By Saeb Rawashdeh - Aug 24,2019 - Last updated at Aug 24,2019

Ancient Nabataeans collected water in huge pools filled from periodical rain and water brought from nearby mountain springs by aqueducts (Photo courtesy of ACOR)

AMMAN — A group of experts in water harvesting and geology decided to implement the ancient knowledge of Nabataeans in flood control systems in Wadi Madras, Petra. Through rebuilding the ancient system they hope to curb intense flashfloods that cause erosion of sandstone monuments and endanger the lives of visitors and locals.

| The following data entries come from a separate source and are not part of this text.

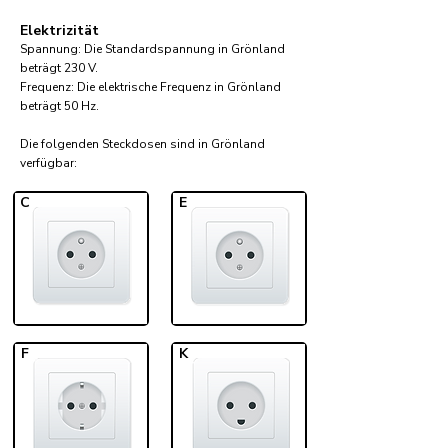
Elektrizität
Spannung: Die Standardspannung in Grönland
beträgt 230 V.
Frequenz: Die elektrische Frequenz in Grönland
beträgt 50 Hz.
Die folgenden Steckdosen sind in Grönland
verfügbar:​
C
E
F
K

“Soon we will begin the process of rehabilitating the system by fixing some of the structures and rebuilding others,” said team director Nizar Abu Jaber, a professor at the German-Jordanian University, adding that most of the project should be implemented over the summer in time for next year’s rainy season.

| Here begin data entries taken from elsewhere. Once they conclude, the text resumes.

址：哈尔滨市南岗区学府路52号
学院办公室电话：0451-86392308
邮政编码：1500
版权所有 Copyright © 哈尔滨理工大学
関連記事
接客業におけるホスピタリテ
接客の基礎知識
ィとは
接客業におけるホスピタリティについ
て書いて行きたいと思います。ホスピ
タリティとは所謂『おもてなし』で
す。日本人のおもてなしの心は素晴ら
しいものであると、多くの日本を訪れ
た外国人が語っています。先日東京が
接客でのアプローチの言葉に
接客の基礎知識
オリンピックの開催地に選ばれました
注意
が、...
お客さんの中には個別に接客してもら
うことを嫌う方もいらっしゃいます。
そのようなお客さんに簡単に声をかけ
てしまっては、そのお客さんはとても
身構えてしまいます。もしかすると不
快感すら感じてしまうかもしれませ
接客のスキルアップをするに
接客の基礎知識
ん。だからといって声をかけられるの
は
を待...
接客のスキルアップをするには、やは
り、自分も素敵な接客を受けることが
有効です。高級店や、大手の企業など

The Nabataeans minimised flashflooding through various water control installations, Abu Jaber continued.

The Petra Development and Tourism Regional Authority (PDTRA) is interested in the results because there is a continuous flooding problem in Petra, the expert noted.

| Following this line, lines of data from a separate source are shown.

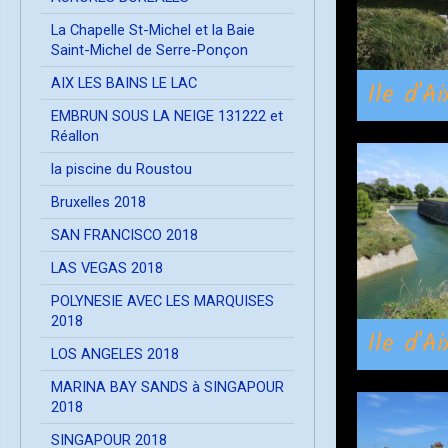
La Chapelle St-Michel et la Baie
Saint-Michel de Serre-Ponçon
AIX LES BAINS LE LAC
Ile d'A
EMBRUN SOUS LA NEIGE 131222 et
Réallon
la piscine du Roustou
Bruxelles 2018
SAN FRANCISCO 2018
LAS VEGAS 2018
POLYNESIE AVEC LES MARQUISES
2018
Ile d'A
LOS ANGELES 2018
MARINA BAY SANDS à SINGAPOUR
2018
SINGAPOUR 2018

“This project seems timely and useful if implemented the right way,” confirmed PDTRA chief commissioner Suleiman Frajat, adding that PDTRA also works closely with the UNESCO office in Amman on potential projects to mitigate the risk of flashfloods.

The revival of the ancient terrace system in Petra is necessary to reduce flooding risks with associated sediment deposition, salt transport and other materials which endanger the heritage site, highlighted Abu Jaber.

“The first aim of the project is to collect hydrological data by using rainfall simulation experiments, stream gauges, weather stations and infiltrometers,” said Abu Jaber, adding that maintenance and rebuilding of the hydraulic installations will be done with traditional materials and techniques.

Another significant aspect of the project is the involvement of the local community by creating opportunities for the development of rain-fed agriculture, Abu Jaber highlighted.

“Increasing awareness within the local community of the importance of landscape management and protection will create job opportunities by reviving ancient traditions,” Abu Jaber said, noting that training the local community on terrace design and restoration as well as on maintenance of the hydrological instruments and data collection will be part of the second phase of the project.